After honoring the 1968 national championship team, the first ever for Maryland, the 2018 squad could not get it done.
The Terps (4-4-2, 2-2) fell to No. 13 Michigan State on Friday night, unable to come back from a 2-0 deficit after the Spartans put away their second goal late in the second half.
“We just lacked the quality with the ball today,” head coach Sasho Cirovski said. “We caused too many unforced turnovers, didn’t really threaten the goal that much, and I thought today for the first time in a little while we lacked some discipline in our defending.”
Ten minutes into the match, each team had a shot on goal, but neither was controlling possession. But the tide would shift in the 15th minute, as Michigan State defender Patrick Nielsen earned his and the Spartans’ first goal on a free kick from midfielder Jack Beck.
Freshman forward Farai Mutatu doubled the Spartans lead in the 80th minute, racing down the field on a Michigan State counterattack and finishing with a goal to the top right corner of the goal that redshirt junior goalkeeper Dayne St. Clair could not reach.

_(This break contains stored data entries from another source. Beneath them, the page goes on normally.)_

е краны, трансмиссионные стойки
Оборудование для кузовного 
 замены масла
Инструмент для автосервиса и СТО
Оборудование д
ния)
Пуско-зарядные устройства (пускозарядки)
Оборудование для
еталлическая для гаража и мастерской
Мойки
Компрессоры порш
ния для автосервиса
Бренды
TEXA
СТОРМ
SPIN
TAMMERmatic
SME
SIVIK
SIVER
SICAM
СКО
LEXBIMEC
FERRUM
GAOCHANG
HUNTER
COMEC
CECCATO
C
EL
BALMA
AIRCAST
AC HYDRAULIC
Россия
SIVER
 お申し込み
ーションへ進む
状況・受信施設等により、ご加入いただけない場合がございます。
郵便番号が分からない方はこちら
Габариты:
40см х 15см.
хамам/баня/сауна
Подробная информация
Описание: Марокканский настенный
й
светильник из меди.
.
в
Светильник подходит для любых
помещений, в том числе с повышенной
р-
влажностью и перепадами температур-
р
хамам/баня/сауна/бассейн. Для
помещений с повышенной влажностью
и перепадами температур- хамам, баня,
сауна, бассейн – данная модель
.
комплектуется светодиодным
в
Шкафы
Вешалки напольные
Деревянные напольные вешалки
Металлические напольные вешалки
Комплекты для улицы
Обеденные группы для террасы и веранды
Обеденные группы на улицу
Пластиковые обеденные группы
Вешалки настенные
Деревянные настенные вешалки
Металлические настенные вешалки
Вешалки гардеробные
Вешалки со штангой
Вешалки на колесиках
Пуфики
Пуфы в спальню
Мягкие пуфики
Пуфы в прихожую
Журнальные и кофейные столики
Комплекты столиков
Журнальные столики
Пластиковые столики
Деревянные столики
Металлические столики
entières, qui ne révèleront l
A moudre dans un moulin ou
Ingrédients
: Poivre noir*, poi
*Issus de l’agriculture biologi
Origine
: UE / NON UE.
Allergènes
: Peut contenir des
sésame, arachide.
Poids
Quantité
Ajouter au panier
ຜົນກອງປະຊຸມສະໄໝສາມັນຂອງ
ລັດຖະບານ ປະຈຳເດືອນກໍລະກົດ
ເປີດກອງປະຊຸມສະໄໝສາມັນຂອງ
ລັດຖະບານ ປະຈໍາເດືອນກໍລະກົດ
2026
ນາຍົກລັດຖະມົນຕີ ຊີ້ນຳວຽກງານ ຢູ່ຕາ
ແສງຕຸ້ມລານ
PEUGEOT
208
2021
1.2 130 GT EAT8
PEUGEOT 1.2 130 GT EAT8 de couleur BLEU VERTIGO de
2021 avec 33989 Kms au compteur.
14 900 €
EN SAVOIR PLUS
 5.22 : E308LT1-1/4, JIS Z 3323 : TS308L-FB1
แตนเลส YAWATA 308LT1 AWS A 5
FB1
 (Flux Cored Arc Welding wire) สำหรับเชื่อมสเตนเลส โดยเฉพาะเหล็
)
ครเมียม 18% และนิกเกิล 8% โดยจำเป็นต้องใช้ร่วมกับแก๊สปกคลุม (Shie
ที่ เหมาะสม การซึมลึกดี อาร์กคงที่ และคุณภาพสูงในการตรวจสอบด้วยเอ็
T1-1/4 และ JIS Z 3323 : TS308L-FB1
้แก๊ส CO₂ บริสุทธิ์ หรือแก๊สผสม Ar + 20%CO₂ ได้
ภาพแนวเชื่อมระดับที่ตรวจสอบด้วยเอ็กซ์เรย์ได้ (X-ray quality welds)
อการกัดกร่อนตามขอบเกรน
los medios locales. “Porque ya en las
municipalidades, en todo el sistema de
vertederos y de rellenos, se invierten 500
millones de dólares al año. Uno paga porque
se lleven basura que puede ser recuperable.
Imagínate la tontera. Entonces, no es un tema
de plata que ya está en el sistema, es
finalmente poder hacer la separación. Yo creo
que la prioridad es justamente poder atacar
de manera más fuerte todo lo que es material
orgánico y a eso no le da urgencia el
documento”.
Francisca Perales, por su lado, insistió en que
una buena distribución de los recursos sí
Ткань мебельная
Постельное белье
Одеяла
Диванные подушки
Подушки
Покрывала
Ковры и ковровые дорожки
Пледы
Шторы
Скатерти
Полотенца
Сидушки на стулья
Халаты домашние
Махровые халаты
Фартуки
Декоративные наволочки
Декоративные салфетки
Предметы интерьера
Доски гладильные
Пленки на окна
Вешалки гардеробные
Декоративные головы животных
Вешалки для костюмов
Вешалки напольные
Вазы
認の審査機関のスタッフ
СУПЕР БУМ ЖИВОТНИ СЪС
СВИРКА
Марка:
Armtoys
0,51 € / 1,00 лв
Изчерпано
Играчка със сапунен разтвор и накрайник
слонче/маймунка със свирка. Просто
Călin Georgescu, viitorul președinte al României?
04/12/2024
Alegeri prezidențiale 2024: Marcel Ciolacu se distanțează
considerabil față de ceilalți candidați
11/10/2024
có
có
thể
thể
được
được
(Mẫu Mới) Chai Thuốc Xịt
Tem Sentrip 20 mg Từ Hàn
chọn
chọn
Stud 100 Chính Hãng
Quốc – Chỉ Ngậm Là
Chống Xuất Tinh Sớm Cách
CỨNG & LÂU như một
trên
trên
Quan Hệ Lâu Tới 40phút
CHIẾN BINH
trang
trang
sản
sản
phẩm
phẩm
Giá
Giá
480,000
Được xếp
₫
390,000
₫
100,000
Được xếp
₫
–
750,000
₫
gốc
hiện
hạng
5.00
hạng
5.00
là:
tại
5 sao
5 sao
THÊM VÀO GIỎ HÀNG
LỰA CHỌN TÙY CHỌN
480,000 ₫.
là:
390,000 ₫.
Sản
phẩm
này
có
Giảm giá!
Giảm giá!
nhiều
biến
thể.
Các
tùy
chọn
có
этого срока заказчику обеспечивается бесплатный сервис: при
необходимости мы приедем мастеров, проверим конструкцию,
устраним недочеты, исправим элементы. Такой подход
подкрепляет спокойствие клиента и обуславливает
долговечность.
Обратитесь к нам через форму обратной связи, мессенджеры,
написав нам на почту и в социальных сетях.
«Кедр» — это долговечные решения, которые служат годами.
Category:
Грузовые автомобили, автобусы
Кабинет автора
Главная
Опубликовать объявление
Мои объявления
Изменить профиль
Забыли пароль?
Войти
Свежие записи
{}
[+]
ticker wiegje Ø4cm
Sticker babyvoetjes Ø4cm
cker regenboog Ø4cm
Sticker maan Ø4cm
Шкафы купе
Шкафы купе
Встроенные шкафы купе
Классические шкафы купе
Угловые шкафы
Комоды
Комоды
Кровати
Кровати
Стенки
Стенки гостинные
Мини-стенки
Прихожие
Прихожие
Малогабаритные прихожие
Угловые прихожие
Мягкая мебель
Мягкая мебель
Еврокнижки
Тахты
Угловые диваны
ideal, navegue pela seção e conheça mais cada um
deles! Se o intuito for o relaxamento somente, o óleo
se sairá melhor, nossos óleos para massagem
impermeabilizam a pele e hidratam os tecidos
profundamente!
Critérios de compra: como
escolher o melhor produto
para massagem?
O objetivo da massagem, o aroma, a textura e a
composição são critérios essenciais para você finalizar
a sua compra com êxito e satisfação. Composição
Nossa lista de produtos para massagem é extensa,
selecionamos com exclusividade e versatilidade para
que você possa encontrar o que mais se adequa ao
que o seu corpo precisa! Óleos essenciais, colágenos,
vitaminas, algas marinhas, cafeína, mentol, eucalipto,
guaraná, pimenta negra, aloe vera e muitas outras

“Michigan State is an excellent team,” Cirovski said. “They were very hungry from their defeat against Wisconsin and came here with a tremendous work ethic, and I thought their attacking players were very sharp tonight.”
Samuels feels his backline stayed too high in the first half, which led to some fouls like the one that gave the Spartans their first goal.
Michigan State outshot Maryland 11-9, and St. Clair finished with five saves on the night.
Senior forward Sebastian Elney thought his team lacked a spark on the offense, and commended Michigan State on having a disciplined and organized defense that made it hard to break through.
After giving up the Spartans first goal, freshman midfielder William James Herve nearly tied up the score in the 21st minute, but his shot from just outside the box went high of the goal.
With 14 minutes to go in the first half, Pines flicked a header into the box to Elney’s foot, but Michigan State senior goalkeeper Jimmy Hague was able to save a would-be equalizer.
Freshman forward Brayan Padilla entered the game with just under eight minutes until halftime, having sat out the start of the season with an injury. Padilla, an FC Dallas Academy product, came into Maryland as the No. 58 ranked recruit according to Top Drawer Soccer and was called up to the U-17 U.S. National Team.
St. Clair barely saved a shot from Mutatu in the 43rd minute, with the ball bouncing on the goal line, hitting the right post and eventually falling into St. Clair’s hands.
At halftime, the two teams had four shots apiece, and Hague had one more save than St. Clair, 3-2.
Midway through the second half, neither Maryland nor Michigan State had any good chances on goal, with possession constantly shifting back and forth. The Terps put some pressure on the Spartans defense on the wings thanks to a formation change, according to Samuels, but were still unable to put the finishing touch.
After Maryland failed to convert a promising corner kick into a goal, the Spartans launched a counterattack. Racing to get back on defense, junior midfielder Eli Crognale tried to stop senior forward Ryan Sierakowski from racing up the open pitch. Instead, he received his second yellow card and was disqualified for the remainder of the match. He will sit out for the Terps’ next game at Georgetown.
Shortly after, the Spartans scored their second goal on the counter, as Samuels was unable to slow down a streaking Mutatu down the left side of the pitch.
Hague came up with a big save with 7:30 left in the match, diving to his right to stop a shot from Samuels with one hand.
Though the Terps had a few more chances from plays on the wings, they could not stage a comeback to avoid the conference loss.
The Terps have a quick turnaround for their next match, a short road trip to D.C. to face off against Georgetown on Monday at 3 p.m.
“It’ll be painful tonight, and tomorrow we’re going to start focusing on getting ready for Georgetown,” Cirovski said. “We’ve played pretty well on the road and maybe that’s what we need.”